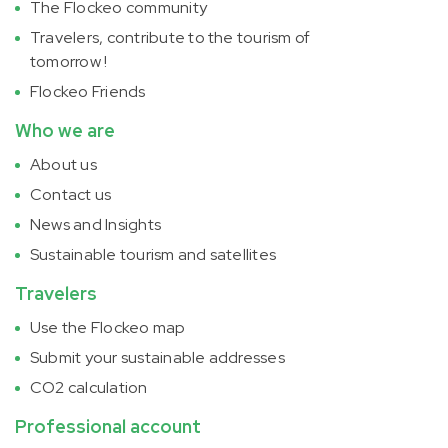
The Flockeo community
Travelers, contribute to the tourism of
tomorrow !
Flockeo Friends
Who we are
About us
Contact us
News and Insights
Sustainable tourism and satellites
Travelers
Use the Flockeo map
Submit your sustainable addresses
CO2 calculation
Professional account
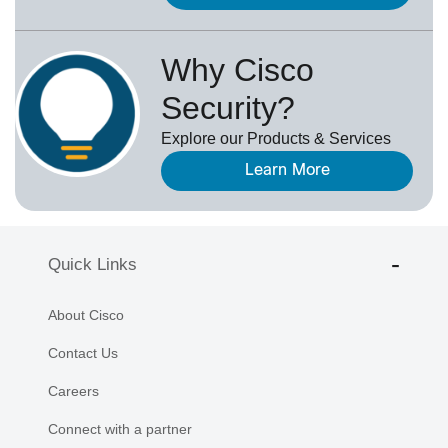
Why Cisco
Security?
Explore our Products & Services
Learn More
Quick Links
About Cisco
Contact Us
Careers
Connect with a partner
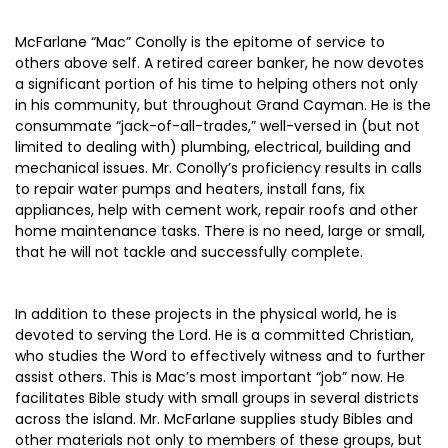
McFarlane “Mac” Conolly is the epitome of service to
others above self. A retired career banker, he now devotes
a significant portion of his time to helping others not only
in his community, but throughout Grand Cayman. He is the
consummate “jack-of-all-trades,” well-versed in (but not
limited to dealing with) plumbing, electrical, building and
mechanical issues. Mr. Conolly’s proficiency results in calls
to repair water pumps and heaters, install fans, fix
appliances, help with cement work, repair roofs and other
home maintenance tasks. There is no need, large or small,
that he will not tackle and successfully complete.
In addition to these projects in the physical world, he is
devoted to serving the Lord. He is a committed Christian,
who studies the Word to effectively witness and to further
assist others. This is Mac’s most important “job” now. He
facilitates Bible study with small groups in several districts
across the island. Mr. McFarlane supplies study Bibles and
other materials not only to members of these groups, but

--

→ **Job**:
Reproduce the lines from the line with "of service to" to the line with "to repair water", both included, keeping each line unchanged.

→ **Solution below**:
McFarlane “Mac” Conolly is the epitome of service to
others above self. A retired career banker, he now devotes
a significant portion of his time to helping others not only
in his community, but throughout Grand Cayman. He is the
consummate “jack-of-all-trades,” well-versed in (but not
limited to dealing with) plumbing, electrical, building and
mechanical issues. Mr. Conolly’s proficiency results in calls
to repair water pumps and heaters, install fans, fix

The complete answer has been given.